The federal government likes to approve offshore fracking without informing the state of California. California Coastal Commission (CCC) investigations revealed approval for four more fracking operations that the state was not told about. This news comes after November’s revelations that the U.S. allowed hundreds of fracking operations in federal waters, yet buried that information. According to a Feb 13 ABC News report, the CCC is being asked why the members did not know anything.
The trick is to allow new oil leases on existing offshore oil platforms in federal waters that begin about three miles offshore. New platforms were banned in the 1980s, but the fracking industry is pushing the idea that modern fracking technology makes offshore oil extraction safer than ever before.
Now the CCC and the public are aware of the offshore fracking and there are calls for the agency to do something. The state claims to have been kept in the dark until 2013, yet, according to a Feb. 14 Allgov report, the Associated Press only had to use public records to find multiple operations going on at Long Beach, Seal Beach and Huntington Beach. That drilling went on over 24 years and at six sites.
Once the CCC started to investigate the public records, it found that the four additional approvals went in favor of DCOR LLC. These approvals were also granted on the sly and without the state being informed.
Worse news is that offshore fracking companies have had complete freedom to dump fracking fluids into the ocean without reporting anything to the federal government. After the state demanded it, the feds established a reporting requirement.
The closest offshore fracking goes on at Long Beach where the state can mandate underground reinjection of fluids. Reinjection is not required in Federal waters.
The California Coastal Commission will not explain why significant fracking and fluid dumping slipped past them in the first place. While the commission says it has no authority to ban fracking in federal waters, it does have regulatory authority within three miles of the coast. Now that the matter is publicly exposed, the commission is under scrutiny and pressure.
One person who questions the Coastal Commission’s performance is Brian Segee. He is an attorney at the Environmental Defense Center. He said,
"For the industry to come up here and say this has been happening for decades, or 'we've known all along' ... Why did the commission not know?"
One reason might be the beyond-cozy relationship that Gov.
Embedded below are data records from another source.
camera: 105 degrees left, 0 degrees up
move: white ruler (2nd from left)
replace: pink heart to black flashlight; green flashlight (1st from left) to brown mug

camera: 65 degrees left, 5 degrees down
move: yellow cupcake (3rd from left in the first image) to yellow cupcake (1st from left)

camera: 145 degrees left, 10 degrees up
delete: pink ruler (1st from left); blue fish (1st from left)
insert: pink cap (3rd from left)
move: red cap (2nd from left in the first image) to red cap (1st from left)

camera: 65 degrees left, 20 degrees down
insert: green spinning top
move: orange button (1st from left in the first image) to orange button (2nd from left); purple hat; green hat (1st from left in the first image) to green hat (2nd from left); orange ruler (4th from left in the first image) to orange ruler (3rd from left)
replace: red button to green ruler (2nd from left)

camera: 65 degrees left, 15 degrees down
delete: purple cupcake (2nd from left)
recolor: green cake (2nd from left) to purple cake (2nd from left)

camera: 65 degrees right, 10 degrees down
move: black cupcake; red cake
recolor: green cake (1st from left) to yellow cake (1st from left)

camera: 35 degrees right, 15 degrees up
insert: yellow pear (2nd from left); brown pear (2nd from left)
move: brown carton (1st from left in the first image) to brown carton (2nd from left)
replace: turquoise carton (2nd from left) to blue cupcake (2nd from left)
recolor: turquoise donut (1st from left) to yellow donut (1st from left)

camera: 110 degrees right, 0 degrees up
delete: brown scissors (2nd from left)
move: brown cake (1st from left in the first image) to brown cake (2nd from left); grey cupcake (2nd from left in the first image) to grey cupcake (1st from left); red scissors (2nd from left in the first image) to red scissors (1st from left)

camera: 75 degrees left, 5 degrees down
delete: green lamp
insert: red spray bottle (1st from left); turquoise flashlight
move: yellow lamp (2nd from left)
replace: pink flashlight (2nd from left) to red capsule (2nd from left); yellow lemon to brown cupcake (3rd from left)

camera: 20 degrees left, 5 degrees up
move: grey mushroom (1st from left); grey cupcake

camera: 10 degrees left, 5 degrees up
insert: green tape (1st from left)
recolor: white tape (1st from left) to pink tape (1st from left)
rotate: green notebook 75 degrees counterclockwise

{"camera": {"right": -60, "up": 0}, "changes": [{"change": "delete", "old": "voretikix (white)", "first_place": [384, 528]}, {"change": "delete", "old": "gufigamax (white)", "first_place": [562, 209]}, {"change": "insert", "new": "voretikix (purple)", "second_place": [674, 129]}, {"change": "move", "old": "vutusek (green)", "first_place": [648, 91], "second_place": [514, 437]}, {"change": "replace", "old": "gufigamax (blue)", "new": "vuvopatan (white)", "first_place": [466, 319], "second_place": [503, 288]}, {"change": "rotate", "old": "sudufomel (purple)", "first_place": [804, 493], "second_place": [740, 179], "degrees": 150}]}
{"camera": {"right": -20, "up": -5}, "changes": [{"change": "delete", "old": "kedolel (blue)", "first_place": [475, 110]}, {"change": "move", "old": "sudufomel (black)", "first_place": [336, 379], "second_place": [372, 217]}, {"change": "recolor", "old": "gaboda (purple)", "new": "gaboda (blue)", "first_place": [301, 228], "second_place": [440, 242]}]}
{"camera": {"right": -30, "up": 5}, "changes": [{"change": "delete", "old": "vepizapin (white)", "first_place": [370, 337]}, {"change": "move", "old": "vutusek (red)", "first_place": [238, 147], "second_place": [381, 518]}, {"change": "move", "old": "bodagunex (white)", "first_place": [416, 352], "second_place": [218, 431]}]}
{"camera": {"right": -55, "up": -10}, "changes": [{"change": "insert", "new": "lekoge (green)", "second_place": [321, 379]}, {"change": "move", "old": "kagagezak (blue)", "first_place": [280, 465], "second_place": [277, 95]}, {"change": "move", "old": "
Jerry Brown, state commissions and task forces and state legislators have with oil and gas industry lobbyists. According to a November 7, 2013 Examiner article, Brown appointed Western States Petroleum Association (WSPA) president Catherine Reheis-Boyd to chair the state's Marine Life Protection Act task force. The WSPA is the biggest oil and gas lobbyist in the state.
The same article revealed that WSPA lobbyists treated twelve state lawmakers to a $13,000 dinner at one of the capital city’s most expensive eateries. A week later, the same lawmakers voted to gut California’s landmark fracking regulation.